Indian River Trailhead Project
The CBS and the STA are currently coordinating to make transit and parking improvements at the Indian River Trailhead. "The RIDE" provides transit service along Indian River Road and has a bus stop a few hundred feet from the road’s terminus at the Indian River Trailhead, which provides access to the Indian River walking trail and has an unmaintained city-owned gravel parking lot. The trailhead is adjacent to an STA Tribal housing authority development. The STA sought to improve access to and use of the Indian River Trail and nearby transit facilities by shifting the bus stop to the trailhead and then improving this facility. The STA partnered with the CBS to pave the parking area and install a new bus turnaround, bus shelter, and bus pullout at the trailhead.

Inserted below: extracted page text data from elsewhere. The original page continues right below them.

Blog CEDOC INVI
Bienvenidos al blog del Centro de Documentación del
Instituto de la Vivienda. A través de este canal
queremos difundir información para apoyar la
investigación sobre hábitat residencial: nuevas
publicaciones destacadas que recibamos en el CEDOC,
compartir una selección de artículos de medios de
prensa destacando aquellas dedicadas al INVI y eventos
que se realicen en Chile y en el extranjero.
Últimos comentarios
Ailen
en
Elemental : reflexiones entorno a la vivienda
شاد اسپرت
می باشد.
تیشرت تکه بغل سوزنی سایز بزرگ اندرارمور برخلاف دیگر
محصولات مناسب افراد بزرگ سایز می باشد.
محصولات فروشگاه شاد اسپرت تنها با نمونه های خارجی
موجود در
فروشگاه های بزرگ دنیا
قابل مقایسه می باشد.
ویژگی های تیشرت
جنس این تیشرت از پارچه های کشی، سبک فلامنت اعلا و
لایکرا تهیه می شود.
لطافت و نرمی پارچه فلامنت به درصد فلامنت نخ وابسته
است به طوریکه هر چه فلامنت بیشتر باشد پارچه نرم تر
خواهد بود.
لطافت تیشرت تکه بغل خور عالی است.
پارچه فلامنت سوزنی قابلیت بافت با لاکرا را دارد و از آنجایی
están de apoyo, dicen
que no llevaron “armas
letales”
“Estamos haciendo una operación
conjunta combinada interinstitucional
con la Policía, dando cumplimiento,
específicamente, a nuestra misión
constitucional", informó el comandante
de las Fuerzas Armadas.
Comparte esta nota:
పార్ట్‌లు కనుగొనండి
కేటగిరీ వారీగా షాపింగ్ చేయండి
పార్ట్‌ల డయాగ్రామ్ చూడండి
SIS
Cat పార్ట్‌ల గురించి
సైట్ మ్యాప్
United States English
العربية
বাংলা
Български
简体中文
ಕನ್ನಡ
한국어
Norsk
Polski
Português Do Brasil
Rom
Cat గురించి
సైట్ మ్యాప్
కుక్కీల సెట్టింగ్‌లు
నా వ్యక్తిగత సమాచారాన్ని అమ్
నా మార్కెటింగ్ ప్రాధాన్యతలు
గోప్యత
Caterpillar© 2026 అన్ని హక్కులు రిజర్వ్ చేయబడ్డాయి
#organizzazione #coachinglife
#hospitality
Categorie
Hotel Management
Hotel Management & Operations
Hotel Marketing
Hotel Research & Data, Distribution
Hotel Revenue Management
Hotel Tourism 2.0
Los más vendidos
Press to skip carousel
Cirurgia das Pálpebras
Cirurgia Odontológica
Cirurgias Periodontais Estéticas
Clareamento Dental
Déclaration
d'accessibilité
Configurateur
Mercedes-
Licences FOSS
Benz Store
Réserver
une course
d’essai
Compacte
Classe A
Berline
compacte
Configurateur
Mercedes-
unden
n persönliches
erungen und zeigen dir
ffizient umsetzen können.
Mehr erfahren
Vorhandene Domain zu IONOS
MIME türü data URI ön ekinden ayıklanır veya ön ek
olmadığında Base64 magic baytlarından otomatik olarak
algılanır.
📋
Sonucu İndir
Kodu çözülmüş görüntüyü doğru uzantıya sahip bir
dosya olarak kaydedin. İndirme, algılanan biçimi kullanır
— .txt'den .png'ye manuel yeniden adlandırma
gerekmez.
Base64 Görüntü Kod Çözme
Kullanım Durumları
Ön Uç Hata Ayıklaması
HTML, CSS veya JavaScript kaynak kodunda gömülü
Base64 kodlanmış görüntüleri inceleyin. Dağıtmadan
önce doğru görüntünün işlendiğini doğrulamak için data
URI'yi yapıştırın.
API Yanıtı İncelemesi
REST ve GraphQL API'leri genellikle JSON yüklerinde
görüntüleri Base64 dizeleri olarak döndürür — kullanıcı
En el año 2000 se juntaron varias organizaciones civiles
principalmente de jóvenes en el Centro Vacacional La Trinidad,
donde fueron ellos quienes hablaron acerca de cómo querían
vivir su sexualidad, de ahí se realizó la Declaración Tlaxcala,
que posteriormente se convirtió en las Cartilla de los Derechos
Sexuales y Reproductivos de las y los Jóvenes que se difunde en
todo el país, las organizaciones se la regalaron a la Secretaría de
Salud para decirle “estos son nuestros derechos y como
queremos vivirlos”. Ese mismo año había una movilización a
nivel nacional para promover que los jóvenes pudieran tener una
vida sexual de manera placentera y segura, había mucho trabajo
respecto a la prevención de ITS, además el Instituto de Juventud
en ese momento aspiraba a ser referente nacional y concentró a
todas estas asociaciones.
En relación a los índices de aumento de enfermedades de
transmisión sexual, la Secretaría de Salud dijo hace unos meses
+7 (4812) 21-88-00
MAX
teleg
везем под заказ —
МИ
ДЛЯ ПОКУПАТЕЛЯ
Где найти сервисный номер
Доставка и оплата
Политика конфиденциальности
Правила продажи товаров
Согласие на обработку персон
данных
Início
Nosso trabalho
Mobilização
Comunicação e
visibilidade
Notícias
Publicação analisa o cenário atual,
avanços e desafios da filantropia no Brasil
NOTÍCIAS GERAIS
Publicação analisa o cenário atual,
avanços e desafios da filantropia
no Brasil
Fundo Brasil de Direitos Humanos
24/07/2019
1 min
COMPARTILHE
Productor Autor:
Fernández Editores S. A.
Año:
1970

The STA and the Sitka Public Works Department developed an MOA for the project. The MOA states that the STA is responsible for funding and contracting the design and construction of the trailhead and bus pullout, and the Public Works Department will cooperate with the STA to allow the Tribe to complete this work on CBS-owned land. The Public Works Department will also participate in the review of the project’s design to ensure that it meets CBS’ standards. Design for the Indian River Trailhead is nearly complete, and the STA plans to release an RFP to improve the trailhead and install the bus shelter and pullout by spring of 2013.
Benefits of Collaboration
The partnerships the STA has established with the Sitka Public Works Department and CBS assemblies function effectively because the partners communicate regularly and work together to address their independent and sometimes mutual needs. Collaboration between the STA and the local government to complete Tribe-funded projects related to "the RIDE" benefit the entire community, as these improvements have increased the transit system’s accessibility for Tribal and non-Tribal Sitka residents alike.